Cara a cara

21 enero 2010

Me ha costado trabajo encontrar un título para este post. Al final me he decantado por una de Bergman. El director sueco plasmó la fragilidad humana como pocos. Estando en quimioterapia, frente a frente (no tenemos boxes separadores), las miradas se cruzan sin timidez alguna, de forma desnuda. Plantan su rostro en el tuyo, al principio, casi de soslayo, luego, al paso de los minutos, ya hay poco que enmascarar. Y, en mi caso, la verdad aparece desnuda, casi cruel a veces. Pocos son los que ocultan su miedo, porque tener cáncer es acojonante sin duda. Lo sabemos todos los que lo padecemos. Se intenta sobrellevar pero cuesta. Entrar en la sala de quimio es pertubador, el sillíon gris para soportar mejor el mal trago de un pinchazo mal dado, un líquido intravenoso que a veces duele, y lo amargo de contemplar como pasan las horas pues es la única opción que te queda si quieres superar la enfermedad. Así me lo planteo y con este ánimo me enfrento a la máquina, pero a veces, la realidad es dura. Ayer, precisamente, una chica lo pasó francamente mal durante la sesión. Y mientras médico y enfermeros se afanaban en atenderla, yo miré al resto. Algunos seguían leyendo, pero sus rostros no podían disimular la sensación de estar en la cuerda floja…¿me pasará a mí?

El marido de la peluquera

23 diciembre 2009

En este afán por poner nombres de películas a mis post (mi cinefilia me delata), creo que el título ‘El marido de la peluquera’, puede dar el pego en esta ocasión (no crean que no es complicado a veces encontrar el que más se adecúe a lo que me interesa contar), aún así no desfallezco, y aquí estoy dándoles vueltas al majín. Esta vez, lo reconozco, ha sido facil.

Verán, ayer tenía cita con mi peluquera (no con el marido, tiene novio), para raparme el pelo. Ya ven, algo por lo que tenemos que pasar algunos de nosotros cuando comenzamos con la quimio. Ya sé que algunos dirán que no hay porqué rapárselo. -A veces no se cae. (En mi caso, se cae. Los fármacos que me administran, una combinación de Adriamicina y Ciclofosfamida, lo que vulgarmente se conoce como AC, tienen la culpa).

 -Se te comenzará a caer a los catorce días. Y contando he estado desde que me puse la primera dosis.-No puedo verme como se empiezan a caer los mechones. Así que me dije: -Me lo rapo. Mientras,mi familia presionaba para que no lo hiciera y yo, en un mar de dudas. Verme con la cabeza rapada no me gusta nada.  Detesto recordar a los pocos prisioneros que fueron liberados de los campos nazis, famélicos y sin pelo, una imagen que se me viene a la cabeza más de una vez.
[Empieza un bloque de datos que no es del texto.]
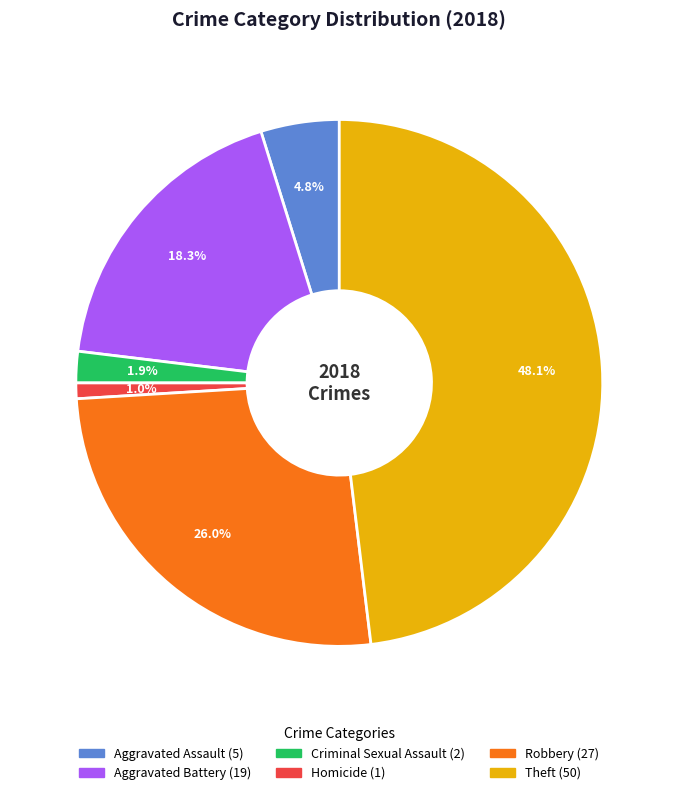

How many segments does this pie chart have?

6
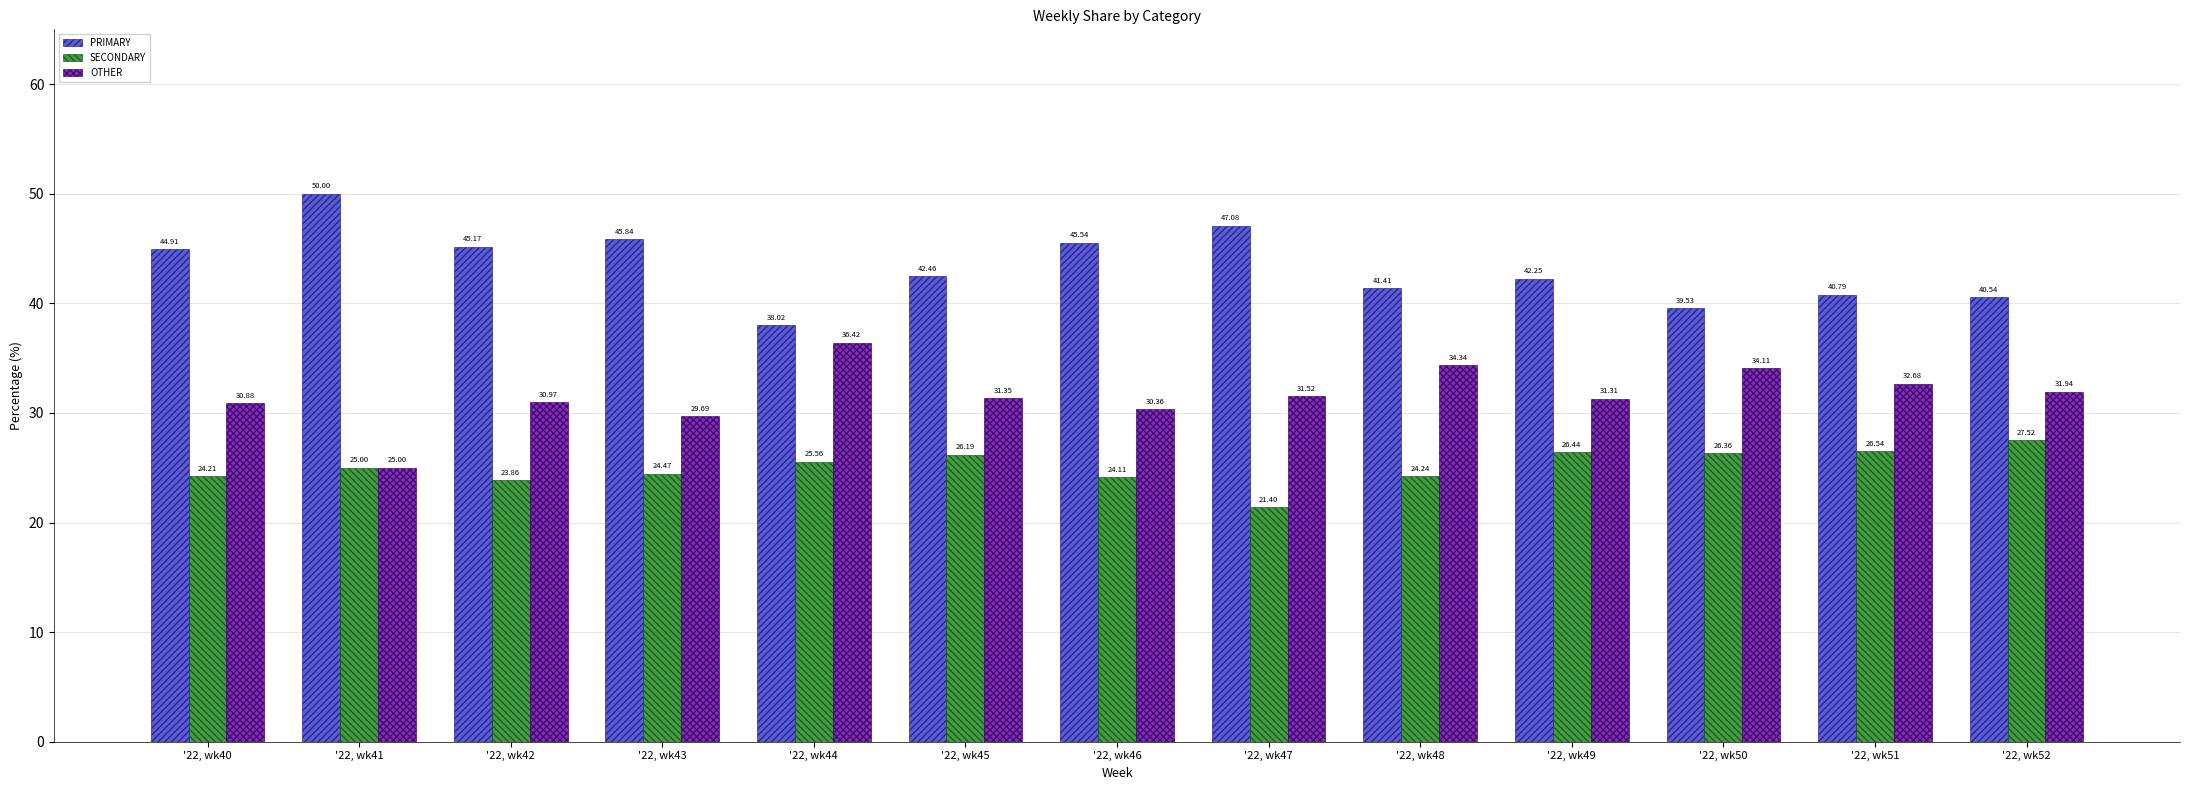

At how many categories does at least one series exceed 29?

13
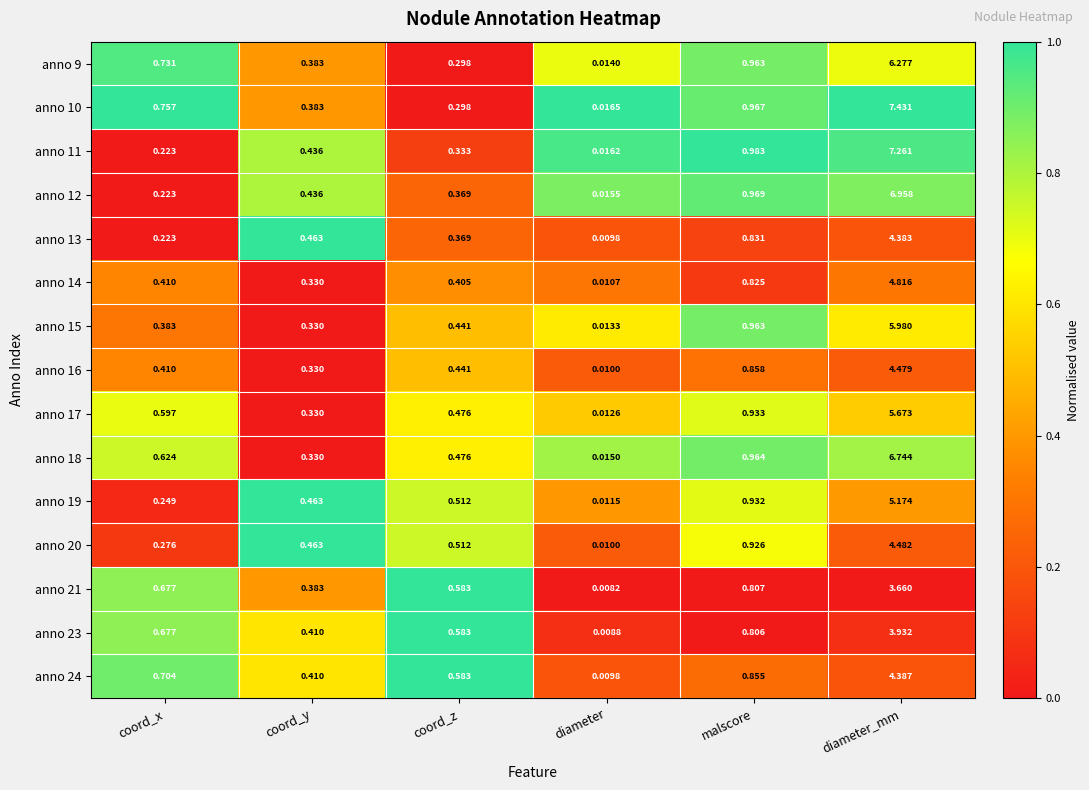

How many distinct data groups are displayed?

15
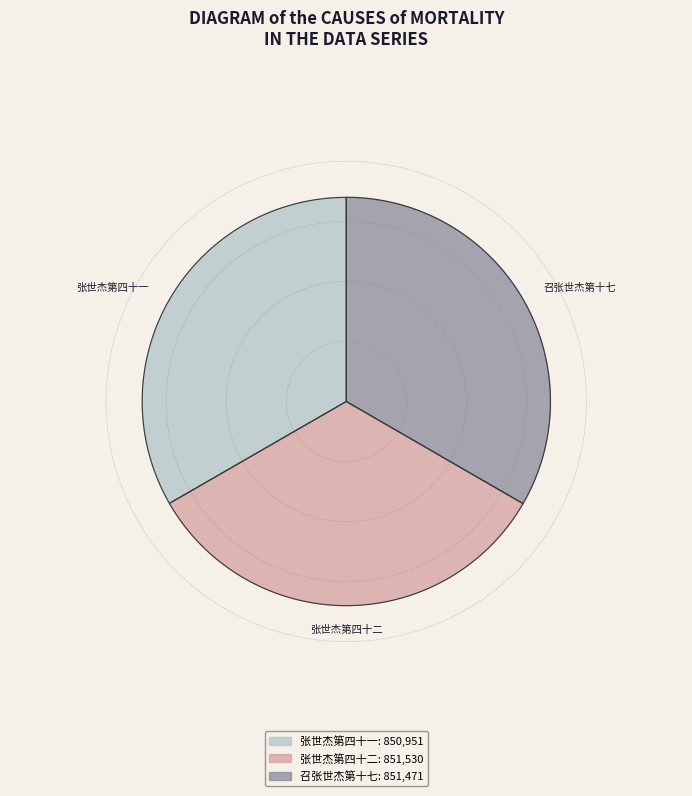

Rank the categories by value from lowest to highest.

张世杰第四十一, 召张世杰第十七, 张世杰第四十二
Venció mis temores, y al salir de la peluquería, mi pelo seguía conmigo. Más cortito eso sí. Hoy, se cumple el fatídico día 14, y me siguen acompañando. Probablemente en estos próximos, se caiga. Será una amarga espera.

Con faldas y a lo loco

10 diciembre 2009

El título del post (Some like it hot). Billy Wilder.1959, no podía ser más expresivo. Después de un día de tratamiento por la temida quimioterapia, la verdad es que me encuentro perfectamente. Ni rastro de los temidos vómitos, náuseas, dolor articular, lagrimeo…en fin, toda la ristra de ‘calamidades’ añadidas a combatir al intruso. Eso sí, me dolía algo la cabeza, pero lo relaciono a la tensión acumulada durante estos últimos días (pensando y requetepensando, ya podréis imaginar qué). De todas formas, albergo una ligera sospecha de que lo peor aún no ha llegado.